As our world becomes increasingly digitized, the data that is created is beginning to play a powerful role in society. From candidates using it to win elections to saving taxpayer dollars, big data is transforming the way decisions are made. SUNY’s push to most efficiently allocate resources is among the key players using big data and one of the most influential education institutions to do so.
Dr. Brian Lowe, associate professor of sociology at SUNY Oneonta, explains why “Big Data” is becoming a focus of academic inquiry in today’s edition of The Academic Minute, airing at 3:56 p.m. on WAMC Northeast Public Radio.

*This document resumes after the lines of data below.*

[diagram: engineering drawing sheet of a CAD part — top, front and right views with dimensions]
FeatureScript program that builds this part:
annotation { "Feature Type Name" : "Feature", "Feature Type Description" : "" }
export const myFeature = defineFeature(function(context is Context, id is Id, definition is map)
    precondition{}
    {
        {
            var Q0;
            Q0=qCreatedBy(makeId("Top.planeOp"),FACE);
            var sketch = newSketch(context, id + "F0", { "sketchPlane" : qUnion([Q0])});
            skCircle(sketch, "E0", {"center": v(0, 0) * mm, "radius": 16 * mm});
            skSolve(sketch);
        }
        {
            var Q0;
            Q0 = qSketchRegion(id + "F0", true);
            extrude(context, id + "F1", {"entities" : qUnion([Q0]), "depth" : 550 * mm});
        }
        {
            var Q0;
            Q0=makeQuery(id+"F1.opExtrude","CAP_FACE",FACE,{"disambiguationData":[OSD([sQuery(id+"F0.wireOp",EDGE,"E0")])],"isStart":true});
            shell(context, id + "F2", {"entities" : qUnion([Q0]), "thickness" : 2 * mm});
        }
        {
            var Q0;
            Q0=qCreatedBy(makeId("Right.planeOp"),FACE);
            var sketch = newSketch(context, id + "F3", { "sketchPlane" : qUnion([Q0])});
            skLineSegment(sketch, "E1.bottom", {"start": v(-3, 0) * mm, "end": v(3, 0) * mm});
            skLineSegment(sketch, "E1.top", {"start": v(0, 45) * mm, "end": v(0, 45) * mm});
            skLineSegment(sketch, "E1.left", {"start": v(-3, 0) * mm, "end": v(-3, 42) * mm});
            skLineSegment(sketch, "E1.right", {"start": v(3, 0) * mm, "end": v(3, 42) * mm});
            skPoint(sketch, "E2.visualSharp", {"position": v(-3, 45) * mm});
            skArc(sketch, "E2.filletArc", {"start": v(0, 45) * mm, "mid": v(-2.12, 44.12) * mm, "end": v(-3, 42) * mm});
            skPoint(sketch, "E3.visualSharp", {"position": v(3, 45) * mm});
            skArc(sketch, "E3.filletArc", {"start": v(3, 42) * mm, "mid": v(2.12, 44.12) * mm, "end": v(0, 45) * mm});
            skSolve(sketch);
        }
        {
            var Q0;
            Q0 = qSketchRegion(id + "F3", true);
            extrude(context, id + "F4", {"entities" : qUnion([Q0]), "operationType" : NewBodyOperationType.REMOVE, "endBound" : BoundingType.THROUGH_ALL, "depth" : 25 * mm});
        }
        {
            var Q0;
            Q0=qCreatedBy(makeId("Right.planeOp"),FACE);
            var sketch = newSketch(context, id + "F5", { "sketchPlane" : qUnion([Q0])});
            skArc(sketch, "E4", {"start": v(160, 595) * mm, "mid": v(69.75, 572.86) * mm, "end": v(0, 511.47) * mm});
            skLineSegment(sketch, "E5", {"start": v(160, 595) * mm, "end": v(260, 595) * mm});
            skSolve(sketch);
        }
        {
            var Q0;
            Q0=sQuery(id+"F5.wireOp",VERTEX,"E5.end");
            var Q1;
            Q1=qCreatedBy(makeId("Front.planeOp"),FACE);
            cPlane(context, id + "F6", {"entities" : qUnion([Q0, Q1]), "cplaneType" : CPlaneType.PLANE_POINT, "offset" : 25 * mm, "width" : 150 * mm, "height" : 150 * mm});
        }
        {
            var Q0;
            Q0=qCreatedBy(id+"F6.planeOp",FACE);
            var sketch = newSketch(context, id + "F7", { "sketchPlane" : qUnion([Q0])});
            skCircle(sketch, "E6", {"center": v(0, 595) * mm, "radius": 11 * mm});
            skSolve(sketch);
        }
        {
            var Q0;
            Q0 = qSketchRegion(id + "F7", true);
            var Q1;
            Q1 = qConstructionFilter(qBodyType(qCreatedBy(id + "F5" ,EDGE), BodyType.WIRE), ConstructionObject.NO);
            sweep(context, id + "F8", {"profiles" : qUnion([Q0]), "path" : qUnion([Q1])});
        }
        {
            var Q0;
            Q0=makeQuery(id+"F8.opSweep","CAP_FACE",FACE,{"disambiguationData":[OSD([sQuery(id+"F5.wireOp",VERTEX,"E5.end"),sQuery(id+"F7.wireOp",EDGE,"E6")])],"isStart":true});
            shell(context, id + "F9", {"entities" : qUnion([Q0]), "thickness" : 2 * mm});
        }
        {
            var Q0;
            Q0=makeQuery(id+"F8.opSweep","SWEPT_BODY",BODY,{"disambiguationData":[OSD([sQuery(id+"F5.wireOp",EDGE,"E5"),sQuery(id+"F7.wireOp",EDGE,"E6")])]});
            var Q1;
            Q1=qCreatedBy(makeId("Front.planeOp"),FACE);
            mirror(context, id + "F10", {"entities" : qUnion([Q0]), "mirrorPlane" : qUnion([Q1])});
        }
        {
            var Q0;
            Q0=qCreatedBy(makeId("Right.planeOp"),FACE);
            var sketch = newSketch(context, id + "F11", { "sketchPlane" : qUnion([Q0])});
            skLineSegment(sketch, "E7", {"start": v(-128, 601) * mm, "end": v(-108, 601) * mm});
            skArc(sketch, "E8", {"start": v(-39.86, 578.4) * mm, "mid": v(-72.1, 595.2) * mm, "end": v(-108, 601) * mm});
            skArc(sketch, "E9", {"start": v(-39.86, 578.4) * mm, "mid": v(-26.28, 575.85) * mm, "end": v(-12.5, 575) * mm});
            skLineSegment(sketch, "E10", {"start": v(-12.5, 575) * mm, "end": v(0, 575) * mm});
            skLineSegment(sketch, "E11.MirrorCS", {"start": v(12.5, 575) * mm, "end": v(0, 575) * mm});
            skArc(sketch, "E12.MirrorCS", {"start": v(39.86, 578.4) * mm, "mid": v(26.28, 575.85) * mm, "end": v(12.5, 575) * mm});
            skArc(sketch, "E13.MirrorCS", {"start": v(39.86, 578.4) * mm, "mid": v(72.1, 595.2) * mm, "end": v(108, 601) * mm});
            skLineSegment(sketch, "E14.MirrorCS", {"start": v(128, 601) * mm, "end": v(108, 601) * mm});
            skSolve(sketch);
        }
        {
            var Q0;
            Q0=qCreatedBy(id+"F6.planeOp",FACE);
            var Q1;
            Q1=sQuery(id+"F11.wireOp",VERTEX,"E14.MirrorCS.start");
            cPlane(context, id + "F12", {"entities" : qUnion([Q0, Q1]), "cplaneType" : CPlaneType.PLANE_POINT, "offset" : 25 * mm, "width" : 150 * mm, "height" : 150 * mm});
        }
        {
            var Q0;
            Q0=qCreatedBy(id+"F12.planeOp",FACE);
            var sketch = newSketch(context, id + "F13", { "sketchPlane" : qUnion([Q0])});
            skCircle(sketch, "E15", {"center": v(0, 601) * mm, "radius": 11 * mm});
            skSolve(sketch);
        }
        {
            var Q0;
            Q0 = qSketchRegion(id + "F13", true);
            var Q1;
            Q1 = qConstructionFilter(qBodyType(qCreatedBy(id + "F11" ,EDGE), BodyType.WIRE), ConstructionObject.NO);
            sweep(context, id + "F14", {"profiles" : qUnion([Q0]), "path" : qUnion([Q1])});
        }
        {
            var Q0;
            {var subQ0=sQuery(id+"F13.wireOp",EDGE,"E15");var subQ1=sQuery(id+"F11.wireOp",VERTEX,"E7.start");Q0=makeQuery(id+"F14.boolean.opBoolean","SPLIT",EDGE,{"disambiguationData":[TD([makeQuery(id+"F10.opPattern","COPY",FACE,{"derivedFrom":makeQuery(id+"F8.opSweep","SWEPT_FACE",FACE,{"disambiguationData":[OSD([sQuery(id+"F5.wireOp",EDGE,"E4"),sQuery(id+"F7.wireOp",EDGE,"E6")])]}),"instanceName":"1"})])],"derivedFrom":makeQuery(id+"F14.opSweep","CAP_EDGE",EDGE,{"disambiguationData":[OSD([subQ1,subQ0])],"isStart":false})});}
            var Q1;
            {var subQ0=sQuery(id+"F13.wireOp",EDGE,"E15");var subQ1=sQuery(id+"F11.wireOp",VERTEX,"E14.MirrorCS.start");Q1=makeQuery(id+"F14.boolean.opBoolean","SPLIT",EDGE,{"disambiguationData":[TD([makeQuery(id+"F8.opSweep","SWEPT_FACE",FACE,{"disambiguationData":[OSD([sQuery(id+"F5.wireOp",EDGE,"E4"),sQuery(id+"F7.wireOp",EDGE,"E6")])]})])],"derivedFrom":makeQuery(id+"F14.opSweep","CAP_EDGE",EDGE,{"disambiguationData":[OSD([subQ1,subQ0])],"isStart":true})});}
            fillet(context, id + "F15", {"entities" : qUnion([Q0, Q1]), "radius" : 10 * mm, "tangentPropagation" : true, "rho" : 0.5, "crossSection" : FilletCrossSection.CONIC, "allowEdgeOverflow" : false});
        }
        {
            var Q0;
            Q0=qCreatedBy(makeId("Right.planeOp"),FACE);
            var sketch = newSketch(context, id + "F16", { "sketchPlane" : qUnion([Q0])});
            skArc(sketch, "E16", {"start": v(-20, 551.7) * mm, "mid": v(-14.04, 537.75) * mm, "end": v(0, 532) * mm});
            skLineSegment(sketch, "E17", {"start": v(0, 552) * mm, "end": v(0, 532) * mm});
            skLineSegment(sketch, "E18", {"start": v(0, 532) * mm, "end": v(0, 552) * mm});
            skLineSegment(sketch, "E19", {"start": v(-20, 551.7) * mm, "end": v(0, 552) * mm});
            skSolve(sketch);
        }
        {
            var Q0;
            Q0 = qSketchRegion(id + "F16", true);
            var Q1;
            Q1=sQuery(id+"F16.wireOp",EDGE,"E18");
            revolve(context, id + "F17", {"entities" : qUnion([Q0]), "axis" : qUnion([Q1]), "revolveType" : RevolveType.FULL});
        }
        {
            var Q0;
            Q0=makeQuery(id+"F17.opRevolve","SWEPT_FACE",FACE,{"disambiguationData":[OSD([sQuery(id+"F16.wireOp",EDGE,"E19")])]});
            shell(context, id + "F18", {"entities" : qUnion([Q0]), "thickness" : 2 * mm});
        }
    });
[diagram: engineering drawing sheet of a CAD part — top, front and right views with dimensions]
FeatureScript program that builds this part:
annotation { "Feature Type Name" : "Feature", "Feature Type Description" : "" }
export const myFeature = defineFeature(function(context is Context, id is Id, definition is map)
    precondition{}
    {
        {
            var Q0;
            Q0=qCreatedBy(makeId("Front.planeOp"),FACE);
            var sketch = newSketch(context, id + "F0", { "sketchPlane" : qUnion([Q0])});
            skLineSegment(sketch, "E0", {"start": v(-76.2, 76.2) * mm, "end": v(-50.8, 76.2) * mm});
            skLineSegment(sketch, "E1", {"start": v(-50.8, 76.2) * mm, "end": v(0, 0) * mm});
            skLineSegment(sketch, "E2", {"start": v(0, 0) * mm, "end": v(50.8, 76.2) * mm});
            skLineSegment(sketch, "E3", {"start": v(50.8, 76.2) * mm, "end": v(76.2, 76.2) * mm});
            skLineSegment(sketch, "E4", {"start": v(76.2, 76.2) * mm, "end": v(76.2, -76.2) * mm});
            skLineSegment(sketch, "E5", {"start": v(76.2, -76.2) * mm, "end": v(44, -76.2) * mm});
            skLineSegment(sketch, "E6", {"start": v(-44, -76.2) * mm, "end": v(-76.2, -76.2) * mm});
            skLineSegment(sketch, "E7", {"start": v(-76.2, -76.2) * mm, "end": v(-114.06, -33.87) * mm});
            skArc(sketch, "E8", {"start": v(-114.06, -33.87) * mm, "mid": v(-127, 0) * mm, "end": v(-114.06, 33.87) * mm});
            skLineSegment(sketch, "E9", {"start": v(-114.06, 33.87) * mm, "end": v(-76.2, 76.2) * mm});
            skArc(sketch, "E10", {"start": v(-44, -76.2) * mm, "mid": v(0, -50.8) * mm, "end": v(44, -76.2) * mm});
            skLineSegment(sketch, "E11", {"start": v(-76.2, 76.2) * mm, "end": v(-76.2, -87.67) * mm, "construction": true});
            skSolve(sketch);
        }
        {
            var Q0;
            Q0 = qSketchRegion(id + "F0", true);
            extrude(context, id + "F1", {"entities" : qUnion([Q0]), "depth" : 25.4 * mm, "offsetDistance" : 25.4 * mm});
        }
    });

As part of an interdisciplinary team of researchers from SUNY Oneonta, Dr. Lowe is collaborating with researchers from Penn State and the University at Buffalo on a new effort to train students in the emerging field of social data analytics. The project, supported by SUNY Innovative Instruction Technology Grant funding, will teach SUNY Oneonta undergraduates to organize “Big Data”—the vast amount of information generated every day through social media and other electronic interactions, from making a purchase to posting a tweet.
With this tremendous data-gathering capability comes a variety of ethical questions. In analyzing the impact of our “Big Data”-driven society, SUNY Oneonta students will examine privacy issues and questions of morality, public opinion, popular culture and risk.
The SUNY Oneonta team includes members of the Political Science, Sociology and Philosophy departments, and the Teaching, Learning and Technology Center.